■ **JOB**
Would you copy all lines in the data that contain the word "Examples"?

■ **DATA FOR PROCESSING**
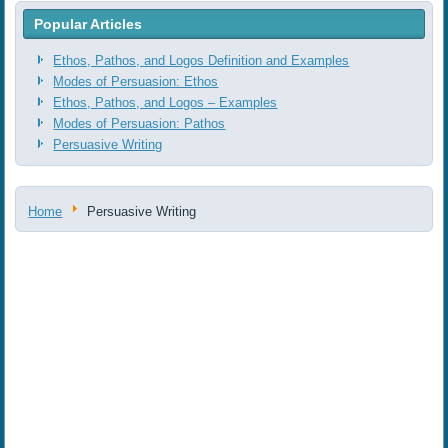
Popular Articles
Ethos, Pathos, and Logos Definition and Examples
Modes of Persuasion: Ethos
Ethos, Pathos, and Logos ‒ Examples
Modes of Persuasion: Pathos
Persuasive Writing
Home
Persuasive Writing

■ **ANSWER SPACE**
Ethos, Pathos, and Logos Definition and Examples
Ethos, Pathos, and Logos ‒ Examples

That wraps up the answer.